▸ THINGS TO DO:
a: Summarize the letter on toxic Christianity in two sentences.
b: Reproduce the letter on toxic Christianity word for word, from "Jenkins’s religious incantations" to "at its worst.".
SOURCE TEXT: Begin
Toxic Christianity and the Little Red Book
It takes a leap of faith to go from historical Joshua (Jesus) to theological Jesus . . . but faith is highly subjective
Ron Jenkins is again spewing forth his toxic Christianity. After reading his earlier letter (“World history vindicates Israel”, Guardian, 11 July 2018) and his recent missive (“Headlines Reflect”, Guardian, Nov. 20, 2018), I don’t know whether to laugh or cry. Being a materialist, empiricist, and secular humanist, no doubt condemns me, by Jenkins’s standards, to being the Anti-Christ.
My wife, who is the daughter of a former Newfoundland politician, lay preacher, and church elder, urged me to refrain from replying to Jenkins’s provocations. Why Jenkins insists on invoking Scripture strikes me as being completely irrelevant to understanding the many socioeconomic problems and issues plaguing the world today, including the current middle-east situation.
Jenkins’s religious incantations remind me of someone chanting slogans from Chairman Mao’s Little Red Book. This is pedantic and obscurantist religious hairsplitting at its worst.
Such “true believers” are not merely intellectually flawed, they are fundamentally totalitarian. He gives religion a bad name. Jenkins’s entire approach is highly suspect, especially when one places his various biblical statements or citations within the history of Christianity. Religious scholars now know enough about the many discrepancies between the sequence, dating, and wording of the various Synoptic Gospels and letters to call into question whether they are historically accurate, or whether they were written and edited by mortals over the years for their own purposes. Biblical interpretation is a game.
Indeed, it can be argued that the history of Christianity, and the evolution of various texts, undermines Christian theology. As one clergyman said to me, it takes a leap of faith to go from the historical Joshua (Jesus) to the theological Jesus. But faith is highly subjective and hardly qualifies as historical fact. So why look for answers to contemporary geopolitical and problems based on such weak or dubious historical evidence. Jenkins, while long on fire and brimstone, provides absolutely no evidence that, “world history validates Israel,” or that our many current social problems are a result of declining religious belief. Indeed, a world without religion would be a step forward.
Furthermore, Jenkins cherrypicks his biblical references. He fails to acknowledge that Ishmael, Isaac’s older half- brother by Abraham, was also promised a great nation because he, Ishmael, was of the seed of Abraham.
SOURCE TEXT: End
RECORD EXTRACTS: Begin
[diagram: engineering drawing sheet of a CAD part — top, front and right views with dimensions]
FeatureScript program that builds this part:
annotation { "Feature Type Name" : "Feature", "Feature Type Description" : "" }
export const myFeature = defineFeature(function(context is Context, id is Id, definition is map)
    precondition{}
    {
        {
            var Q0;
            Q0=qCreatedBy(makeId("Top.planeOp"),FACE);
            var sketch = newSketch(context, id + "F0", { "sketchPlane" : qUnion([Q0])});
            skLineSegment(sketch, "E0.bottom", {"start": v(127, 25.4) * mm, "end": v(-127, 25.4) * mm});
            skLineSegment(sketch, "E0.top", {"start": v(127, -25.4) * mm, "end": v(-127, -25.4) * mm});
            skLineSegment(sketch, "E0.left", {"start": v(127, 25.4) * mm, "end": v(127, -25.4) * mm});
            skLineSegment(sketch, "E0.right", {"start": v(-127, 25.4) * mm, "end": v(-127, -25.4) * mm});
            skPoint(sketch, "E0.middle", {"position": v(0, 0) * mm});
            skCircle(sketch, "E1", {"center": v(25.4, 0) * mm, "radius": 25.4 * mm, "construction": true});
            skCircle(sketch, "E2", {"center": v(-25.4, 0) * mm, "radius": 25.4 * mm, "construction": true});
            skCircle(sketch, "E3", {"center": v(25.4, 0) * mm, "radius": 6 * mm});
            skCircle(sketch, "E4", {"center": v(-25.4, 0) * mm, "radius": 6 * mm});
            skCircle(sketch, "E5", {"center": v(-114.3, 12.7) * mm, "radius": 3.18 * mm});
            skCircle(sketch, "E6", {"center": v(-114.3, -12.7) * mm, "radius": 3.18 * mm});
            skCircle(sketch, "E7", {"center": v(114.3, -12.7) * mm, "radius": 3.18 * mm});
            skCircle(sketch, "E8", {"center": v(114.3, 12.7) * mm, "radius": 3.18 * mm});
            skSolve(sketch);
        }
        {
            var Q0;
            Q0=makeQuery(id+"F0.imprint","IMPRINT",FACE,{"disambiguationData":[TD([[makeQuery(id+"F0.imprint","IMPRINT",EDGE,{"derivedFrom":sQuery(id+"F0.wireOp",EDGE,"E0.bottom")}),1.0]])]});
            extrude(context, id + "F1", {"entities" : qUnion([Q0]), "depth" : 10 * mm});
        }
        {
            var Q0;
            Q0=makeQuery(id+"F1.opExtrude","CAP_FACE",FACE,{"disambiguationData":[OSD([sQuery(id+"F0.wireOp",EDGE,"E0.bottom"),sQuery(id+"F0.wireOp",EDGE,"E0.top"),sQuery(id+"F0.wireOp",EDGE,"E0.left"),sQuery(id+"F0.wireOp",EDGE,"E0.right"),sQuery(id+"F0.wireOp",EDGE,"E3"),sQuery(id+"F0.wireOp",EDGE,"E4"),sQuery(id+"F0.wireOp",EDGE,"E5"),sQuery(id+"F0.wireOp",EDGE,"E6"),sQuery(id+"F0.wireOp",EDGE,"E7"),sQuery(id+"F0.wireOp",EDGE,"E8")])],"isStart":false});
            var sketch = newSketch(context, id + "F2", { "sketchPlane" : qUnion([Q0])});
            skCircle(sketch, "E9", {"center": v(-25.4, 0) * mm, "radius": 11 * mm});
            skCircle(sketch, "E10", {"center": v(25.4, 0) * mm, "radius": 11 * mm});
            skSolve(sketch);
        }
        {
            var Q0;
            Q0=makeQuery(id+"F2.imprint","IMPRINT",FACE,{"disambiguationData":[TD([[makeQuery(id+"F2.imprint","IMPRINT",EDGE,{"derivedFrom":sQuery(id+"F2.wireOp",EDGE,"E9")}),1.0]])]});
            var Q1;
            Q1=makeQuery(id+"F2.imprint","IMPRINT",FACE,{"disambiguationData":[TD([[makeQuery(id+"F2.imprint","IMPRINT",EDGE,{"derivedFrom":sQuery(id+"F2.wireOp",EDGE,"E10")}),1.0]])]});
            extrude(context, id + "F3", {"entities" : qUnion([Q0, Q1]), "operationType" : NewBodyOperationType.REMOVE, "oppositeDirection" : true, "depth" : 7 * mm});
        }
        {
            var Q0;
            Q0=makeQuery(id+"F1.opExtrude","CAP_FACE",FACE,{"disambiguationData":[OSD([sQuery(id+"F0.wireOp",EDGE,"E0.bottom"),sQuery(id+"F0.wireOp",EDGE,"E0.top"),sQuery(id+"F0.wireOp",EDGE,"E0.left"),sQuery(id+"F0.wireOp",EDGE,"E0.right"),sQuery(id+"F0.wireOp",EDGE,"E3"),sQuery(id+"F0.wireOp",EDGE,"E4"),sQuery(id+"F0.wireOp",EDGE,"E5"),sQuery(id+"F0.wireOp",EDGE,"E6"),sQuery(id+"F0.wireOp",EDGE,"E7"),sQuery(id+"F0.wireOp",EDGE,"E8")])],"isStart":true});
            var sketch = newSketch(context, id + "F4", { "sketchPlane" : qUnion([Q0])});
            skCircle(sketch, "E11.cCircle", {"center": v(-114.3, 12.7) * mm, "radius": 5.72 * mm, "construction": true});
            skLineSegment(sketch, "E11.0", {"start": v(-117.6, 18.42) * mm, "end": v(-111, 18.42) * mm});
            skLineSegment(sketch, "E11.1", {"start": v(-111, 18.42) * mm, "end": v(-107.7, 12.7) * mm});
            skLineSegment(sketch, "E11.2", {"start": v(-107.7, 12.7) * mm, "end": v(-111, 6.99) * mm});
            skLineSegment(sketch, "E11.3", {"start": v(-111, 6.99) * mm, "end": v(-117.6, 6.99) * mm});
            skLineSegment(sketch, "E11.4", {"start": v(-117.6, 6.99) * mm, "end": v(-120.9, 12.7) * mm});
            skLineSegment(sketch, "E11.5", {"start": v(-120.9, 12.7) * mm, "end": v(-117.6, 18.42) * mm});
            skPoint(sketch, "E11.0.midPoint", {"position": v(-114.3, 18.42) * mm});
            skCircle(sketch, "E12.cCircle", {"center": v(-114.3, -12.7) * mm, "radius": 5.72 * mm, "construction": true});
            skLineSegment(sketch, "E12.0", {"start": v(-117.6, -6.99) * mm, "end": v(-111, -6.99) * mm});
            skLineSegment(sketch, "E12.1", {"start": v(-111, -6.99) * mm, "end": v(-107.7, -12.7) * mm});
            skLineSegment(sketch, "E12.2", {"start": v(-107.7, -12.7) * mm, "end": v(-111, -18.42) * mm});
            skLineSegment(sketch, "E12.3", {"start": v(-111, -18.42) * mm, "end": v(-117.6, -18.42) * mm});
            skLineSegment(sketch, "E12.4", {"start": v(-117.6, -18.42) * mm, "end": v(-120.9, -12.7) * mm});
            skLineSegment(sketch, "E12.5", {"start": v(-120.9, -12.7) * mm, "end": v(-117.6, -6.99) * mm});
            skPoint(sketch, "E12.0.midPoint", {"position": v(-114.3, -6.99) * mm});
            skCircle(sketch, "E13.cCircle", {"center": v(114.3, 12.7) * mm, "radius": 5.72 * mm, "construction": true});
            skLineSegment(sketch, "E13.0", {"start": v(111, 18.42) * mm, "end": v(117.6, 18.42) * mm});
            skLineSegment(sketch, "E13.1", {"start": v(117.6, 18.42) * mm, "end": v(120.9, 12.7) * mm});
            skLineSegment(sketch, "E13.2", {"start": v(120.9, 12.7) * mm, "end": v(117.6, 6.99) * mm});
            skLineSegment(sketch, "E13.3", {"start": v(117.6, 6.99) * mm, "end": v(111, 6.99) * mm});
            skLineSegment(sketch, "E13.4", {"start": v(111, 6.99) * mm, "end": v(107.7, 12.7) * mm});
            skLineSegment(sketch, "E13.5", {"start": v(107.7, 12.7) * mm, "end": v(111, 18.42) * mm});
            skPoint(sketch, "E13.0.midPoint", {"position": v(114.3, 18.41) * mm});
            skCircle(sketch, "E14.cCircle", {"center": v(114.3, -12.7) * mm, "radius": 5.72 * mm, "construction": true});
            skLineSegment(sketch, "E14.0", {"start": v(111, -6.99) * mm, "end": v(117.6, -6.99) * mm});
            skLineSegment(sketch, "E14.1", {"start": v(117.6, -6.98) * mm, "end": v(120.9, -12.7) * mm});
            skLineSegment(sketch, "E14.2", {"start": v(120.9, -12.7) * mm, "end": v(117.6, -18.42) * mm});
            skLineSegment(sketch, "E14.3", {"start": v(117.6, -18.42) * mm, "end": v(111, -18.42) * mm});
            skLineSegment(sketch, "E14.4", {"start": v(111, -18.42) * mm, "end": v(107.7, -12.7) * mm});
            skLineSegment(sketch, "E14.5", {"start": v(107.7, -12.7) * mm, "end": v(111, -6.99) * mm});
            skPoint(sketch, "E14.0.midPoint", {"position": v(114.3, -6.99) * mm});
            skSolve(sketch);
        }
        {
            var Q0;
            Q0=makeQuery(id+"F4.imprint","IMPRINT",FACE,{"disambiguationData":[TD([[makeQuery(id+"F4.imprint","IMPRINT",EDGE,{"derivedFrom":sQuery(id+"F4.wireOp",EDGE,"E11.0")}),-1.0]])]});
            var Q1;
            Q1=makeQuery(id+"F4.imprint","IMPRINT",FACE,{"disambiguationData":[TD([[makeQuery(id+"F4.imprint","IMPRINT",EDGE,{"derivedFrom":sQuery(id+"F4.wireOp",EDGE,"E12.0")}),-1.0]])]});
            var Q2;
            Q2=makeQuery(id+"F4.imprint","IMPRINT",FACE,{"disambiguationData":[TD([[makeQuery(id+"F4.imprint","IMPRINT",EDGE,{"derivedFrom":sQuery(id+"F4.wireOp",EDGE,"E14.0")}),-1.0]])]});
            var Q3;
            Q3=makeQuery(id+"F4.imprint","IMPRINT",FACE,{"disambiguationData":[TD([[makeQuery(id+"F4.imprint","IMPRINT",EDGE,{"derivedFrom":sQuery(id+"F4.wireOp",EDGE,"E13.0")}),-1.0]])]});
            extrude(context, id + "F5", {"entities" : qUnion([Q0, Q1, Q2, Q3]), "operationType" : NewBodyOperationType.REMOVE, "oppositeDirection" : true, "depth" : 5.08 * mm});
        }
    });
RECORD EXTRACTS: End
▸ SOLUTIONS PER TASK:
a: The writer, a self-described materialist, empiricist, and secular humanist, criticizes Ron Jenkins's letters in the Guardian, likening his religious incantations to chanting slogans from Chairman Mao's Little Red Book and calling his use of Scripture irrelevant to the world's socioeconomic problems. The writer argues that discrepancies among the Gospels call their historical accuracy into question, that Jenkins gives no evidence for his claims and cherrypicks his biblical references, and that a world without religion would be a step forward.

b:
Jenkins’s religious incantations remind me of someone chanting slogans from Chairman Mao’s Little Red Book. This is pedantic and obscurantist religious hairsplitting at its worst.